Computerized pragmatic assessment of Prakriti Dosha using tongue images- Pilot study
Joshi Manisha S, Umadevi V, Akshitha Raj B N
Journal Title:Indian Journal of Science and Technology
Objective: To design an intelligent system to identify Prakriti of a person based on tongue image analysis and machine learning algorithms. Method: Tongue images were captured using webcam and processing was done using Raspberry Pi development board. The algorithms were developed using OpenCV python libraries. Thirteen geometry features, two non-geometry features, and two texture attributes were extracted from each tongue image. These features were used to identify prakriti Vata, Pitta and Kapha.

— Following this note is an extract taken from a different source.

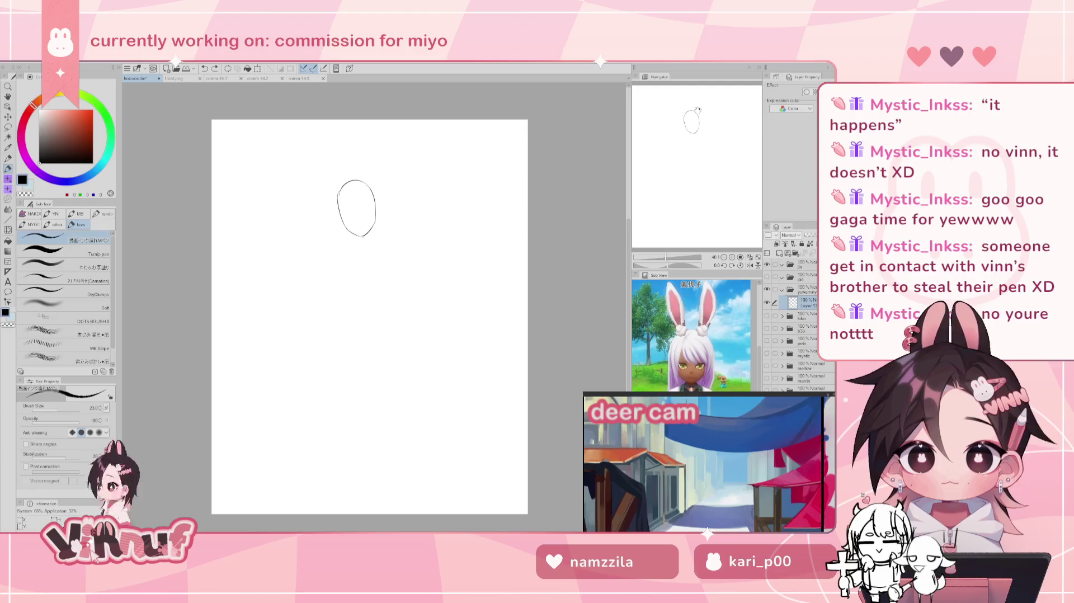
{"action": "key", "text": "j"}
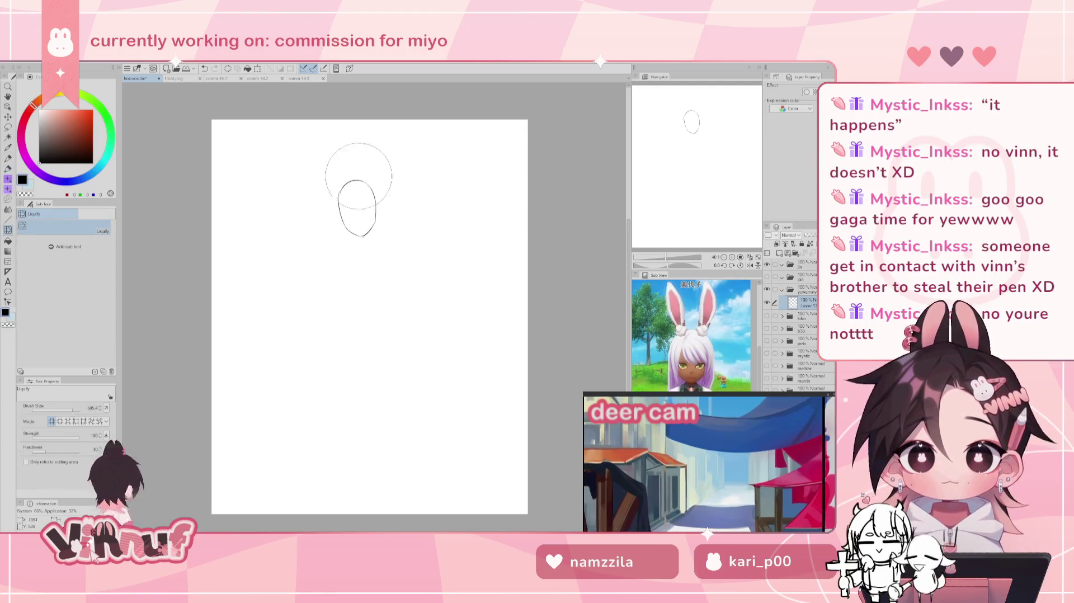
{"action": "key", "text": "p"}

Performance of three classifiers namely, KNN, Neural network and Decision tree was verified for the precision in identifying class of the test image. Findings: KNN provided sensitivity of 42.85% for Vata, for Pitta and Kapha prakriti it was 55% and 45% respectively. With Neural network sensitivity was improved to 62.5% for Vata and Pitta and for Kapha Prakriti it was 60%. Decision tree exhibited better sensitivity of 83.33% for Vata, for Kapha and Pitta prakriti it was 75% and 71.42% respectively. During blind validation to identify prakriti, each physician was told to analyse images for said classes. This procedure resulted in sensitivity of 81.25% and 84.61% respectively.